First, if something crashes, look for the "Report a Problem" dialog which should pop up. If you encounter a bug without that happening, go ahead and click the "Report a Problem" item on the dock. This will log some system information (crash reports and app logs), let you check over the contents, and then upload it to Launchpad to a private bug. You can also report bugs about a specific app from its "About" dialog (found in the gear menu). Launchpad will open in your browser where you can double-check the bug and give us more details so we can fix it.
If you’re not in elementary OS but still need to report a bug, you can simply visit Launchpad in your browser and report the bug on our project page. No matter how you report a bug, be sure you’re including any information about what you were doing before the bug occurred so we can successfully track it down.
We’re always happy to meet new developers. If you’re a developer or tester interested in helping elementary more closely, join #elementary on irc.freenode.net. We can talk with you and help direct you toward a project you could play a big role in.
There is also the elementary Developer Community mailing list, where developers can ask questions, propose or brainstorm ideas, and discuss development in a non-real-time fashion. It’s a great place to introduce yourself as a developer and find a project to help with.
After Beta2 comes RC1, we’ll be targeting any new bugs toward this milestone on Launchpad. It might be a good idea to familiarize yourself with that milestone and even try tackling some bugs as they pop up.

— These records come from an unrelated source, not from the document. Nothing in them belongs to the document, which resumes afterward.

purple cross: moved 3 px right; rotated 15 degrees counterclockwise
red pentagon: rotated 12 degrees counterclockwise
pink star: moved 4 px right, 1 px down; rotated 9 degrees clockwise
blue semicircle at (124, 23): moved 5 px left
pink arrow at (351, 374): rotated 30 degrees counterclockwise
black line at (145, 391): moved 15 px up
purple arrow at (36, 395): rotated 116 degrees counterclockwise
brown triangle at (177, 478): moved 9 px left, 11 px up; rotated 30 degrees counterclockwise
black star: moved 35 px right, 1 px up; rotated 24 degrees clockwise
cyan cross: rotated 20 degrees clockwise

elementary OS is targeted to and used by people from all over the world. If you speak more than one language, you could be invaluable to ensuring that someone who doesn't speak English gets to enjoy elementary. Check out our translations page on Launchpad and look for apps that need translations in your language.
Last but not least, you can donate to elementary. We’re 100% volunteer and rely on donations to fund things like the website, travel expenses to developer conferences (where we meet incredible people, learn valuable new things, and make friends with other projects), and anything else that furthers our mission. Every little bit counts and we offer multiple ways to donate like credit card, flattr, and PayPal.
Now that you’ve read about all of the work that’s gone into this beta and how to help us out, you probably want to know how to download and install it. Downloading is simple; just click the button below for your processor type (32- or 64-bit). Then just burn it to a CD or USB disk as you would any other OS. If you need help, you can follow along with our user guide from Jupiter.
If you're coming from Luna Beta 1, you don't strictly need to reinstall: update your system as normal. However, it can be helpful in certain cases for testers to run from a fresh install when dealing with bugs; some bugs may be the result of older under-the-hood changes that are no longer an issue in Beta 2.
Remember that this is a beta and is not indicative of the final version. We respectfully ask any press to make this clear if they decide to write about this beta. We’re pushing this beta out to get wider testing and feedback before our final release and as such, it is not intended for typical end users.